Personally, I think it does more good than harm. The more time people spend outside the community and motherland the grew up in, the more opportunities they have to realise how much of what divides us by nation, ethnicity and location is arbitrary and trivial. And if the capitalists can collaborate on a global scale then so can the workers.
I used to think more good than harm comes from it, too. I have changed my mind. In 3 decades of globalization, the world has gone from bad to worse - a world worker's movement did not come to exist in any meaningful form, unions inside nations are destroyed, social support is curtailed or dismantled, labour standards are degraded wherever companies can push this through.
A multitude of torn-away people roam the globe, searching for job opportunities. The moment they get them, they feel they belong to some sort of elite and start looking down on their former countrymen, espousing the most virulent and xenophobic forms of alien patriotism towards the newfound home. Of course, not all, but I've seen this all too often.
ray245 wrote:Singapore has elements of that system and I was personally affected by such policies. I'm well aware of the negative of such a system, but it's much more preferable than the US education system.
Singapore does not have free education. So not only are your choices locked from very early age, but also you've got to pay for it, usually with family money. Brutal. No need to compare the bad options. I'm more focused on the good ones, hence my comment that Germany's deficiencies are at least justified by the fact education is free of charge.
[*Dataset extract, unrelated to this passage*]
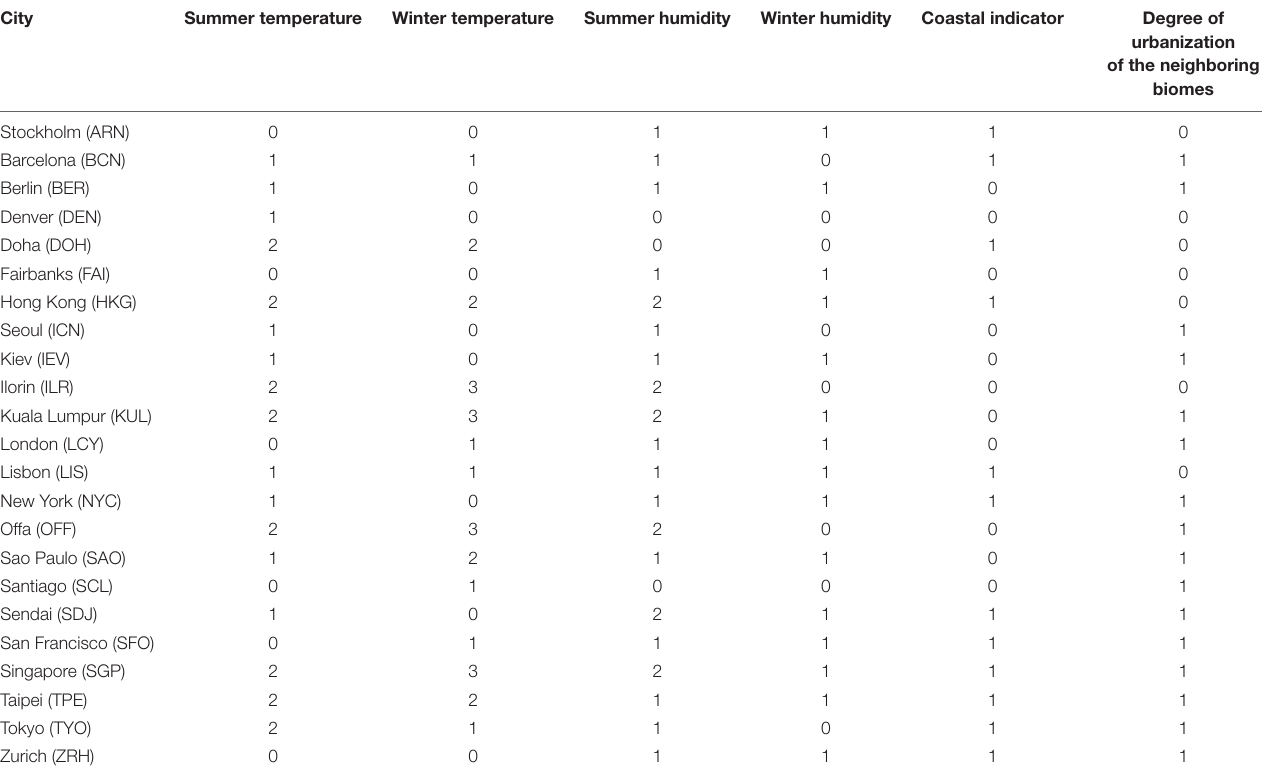
TABLE 2 | Details of the group assignment for each city in the main dataset.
Broomstick wrote:Oh, please - some families are downright toxic and severing ties to them is essential for a person to have any happiness in life, or to avoid exploitation.
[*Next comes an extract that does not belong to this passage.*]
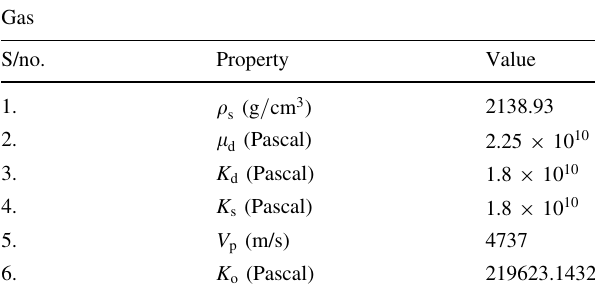
Table 1 Computed properties of gas S/no.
It is also an outlier, Broomstick. You could sever ties to your family even before present days, as you've aptly mentioned yourself. But is not very much preferrable to have a big, loving and caring extended family?
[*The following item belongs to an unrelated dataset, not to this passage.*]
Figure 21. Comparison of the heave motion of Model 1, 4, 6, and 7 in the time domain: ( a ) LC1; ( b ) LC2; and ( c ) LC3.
Broomstick wrote:As for "motherland" - if my ancestors hadn't left their motherlands they would have been killed by either famine or war. Certainly, the ones that refused the leave the "motherland" of Russia were obliterated.
Facing war, famine and obliteration is also an outlier situation, which I'm sure you'd agree with me is not normal, neither should such things serve as justification for continous migration pressures, tearing apart communities, settlements, nations and families for the sake of nebulous "workforce mobility" that usually just means new sources of cheap workers for the overlords, when laid out in plain speak.
Broomstick wrote:The problem, of course, is extremes: never letting anyone leave home ever, or forcing everyone to leave home.
Exactly my point. I didn't argue against the ability to leave or travel as such. But being unable to find work near home forces every youth to leave town. Sometimes even leave the country. That shouldn't be normal, but it is and the ruling class propagates the image of "normality" of this.
But I can see, and smell, the bullshit.
Elheru Aran wrote: ↑2018-05-10 03:19pm
I dunno, some families are closer knit than others. Mine would have minimal issue with one of us living halfway across the world and only visiting home occasionally; my wife's on the other hand would be freaking out about it and insisting that she travel home like every six months. Something like that.
Of course, when you have children in the mix, stuff gets more complicated...
Yes, children, but also parents, grandparents, etc. All the uncles and aunts. They're also people, and many of them value family and fellowship greatly. Sometimes people love each other so strongly that they are literally crying at night because they're apart.
This is why I said the emotional price of migration sometimes is downright horrible. It's the same thing as staying when the family is broken, dysfunctional, abusive instead of loving, caring and supportive, except worse, because you keep blaming yourself for the fact that you left them all...
And a thing called survivor's guilt can be even greater torment, if you know what I mean.